## Collection entries:

%%

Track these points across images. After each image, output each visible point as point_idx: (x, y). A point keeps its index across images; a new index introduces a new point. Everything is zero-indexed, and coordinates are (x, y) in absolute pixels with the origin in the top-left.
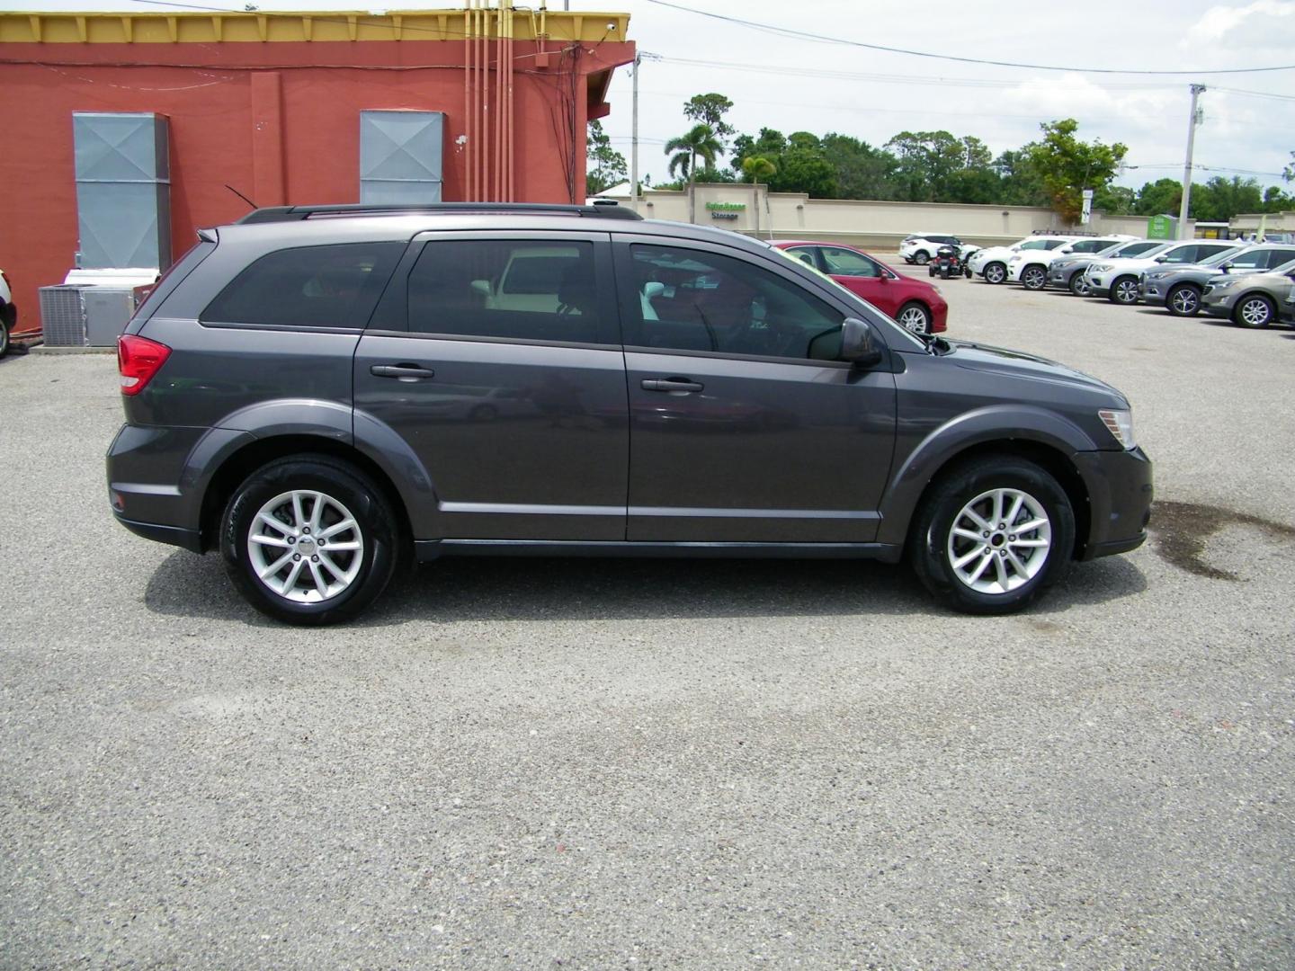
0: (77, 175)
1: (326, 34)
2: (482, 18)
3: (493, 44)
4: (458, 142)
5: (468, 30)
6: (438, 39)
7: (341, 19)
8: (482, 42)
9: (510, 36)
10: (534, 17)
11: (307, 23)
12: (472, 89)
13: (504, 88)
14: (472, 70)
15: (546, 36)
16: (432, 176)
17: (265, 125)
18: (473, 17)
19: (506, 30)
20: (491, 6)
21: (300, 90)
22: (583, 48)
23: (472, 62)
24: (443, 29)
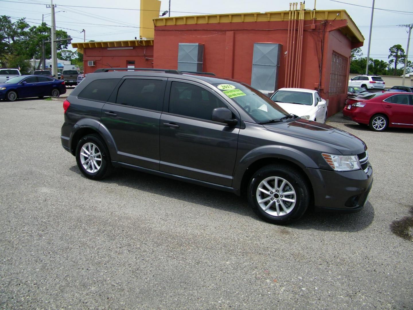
0: (178, 60)
1: (248, 20)
2: (294, 13)
3: (297, 21)
4: (285, 53)
5: (290, 18)
6: (281, 20)
7: (252, 15)
8: (294, 21)
9: (303, 19)
10: (311, 12)
11: (243, 17)
12: (290, 36)
13: (300, 36)
14: (290, 30)
15: (315, 19)
16: (274, 64)
17: (229, 47)
18: (291, 13)
19: (302, 17)
20: (297, 9)
21: (240, 37)
22: (328, 22)
23: (291, 28)
24: (283, 17)
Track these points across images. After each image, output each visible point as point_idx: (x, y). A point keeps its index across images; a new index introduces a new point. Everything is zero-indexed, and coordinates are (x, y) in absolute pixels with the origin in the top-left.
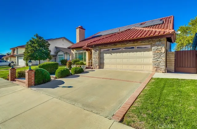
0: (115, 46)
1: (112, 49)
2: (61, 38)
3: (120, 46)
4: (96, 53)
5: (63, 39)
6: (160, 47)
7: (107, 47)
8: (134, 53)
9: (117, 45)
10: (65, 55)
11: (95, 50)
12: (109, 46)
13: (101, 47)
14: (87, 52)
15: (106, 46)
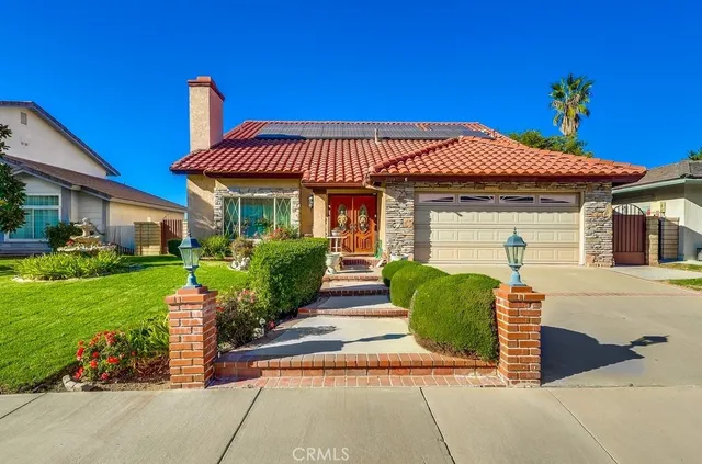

%%

Edit all of the rows above by replacing "top-left" with "upper-left" wherever it appears, and keep everything else the same. Leave the pictures out of your answer.

Track these points across images. After each image, output each visible point as point_idx: (x, y). A point keeps its index across images; a new index introduces a new point. Everything is zero-indexed, and coordinates are (x, y) in absolute pixels with the origin in the upper-left.
0: (77, 175)
1: (326, 34)
2: (482, 18)
3: (493, 44)
4: (458, 142)
5: (468, 30)
6: (438, 39)
7: (341, 19)
8: (482, 42)
9: (510, 36)
10: (534, 17)
11: (307, 23)
12: (472, 89)
13: (504, 88)
14: (472, 70)
15: (546, 36)
16: (432, 176)
17: (265, 125)
18: (473, 17)
19: (506, 30)
20: (491, 6)
21: (300, 90)
22: (583, 48)
23: (472, 62)
24: (443, 29)
0: (178, 60)
1: (248, 20)
2: (294, 13)
3: (297, 21)
4: (285, 53)
5: (290, 18)
6: (281, 20)
7: (252, 15)
8: (294, 21)
9: (303, 19)
10: (311, 12)
11: (243, 17)
12: (290, 36)
13: (300, 36)
14: (290, 30)
15: (315, 19)
16: (274, 64)
17: (229, 47)
18: (291, 13)
19: (302, 17)
20: (297, 9)
21: (240, 37)
22: (328, 22)
23: (291, 28)
24: (283, 17)
Track these points across images. After each image, output each visible point as point_idx: (x, y). A point keeps its index across images; a new index introduces a new point. Everything is zero-indexed, and coordinates are (x, y) in absolute pixels with the origin in the upper-left.
0: (115, 46)
1: (112, 49)
2: (61, 38)
3: (120, 46)
4: (96, 53)
5: (63, 39)
6: (160, 47)
7: (107, 47)
8: (134, 53)
9: (117, 45)
10: (65, 55)
11: (95, 50)
12: (109, 46)
13: (101, 47)
14: (87, 52)
15: (106, 46)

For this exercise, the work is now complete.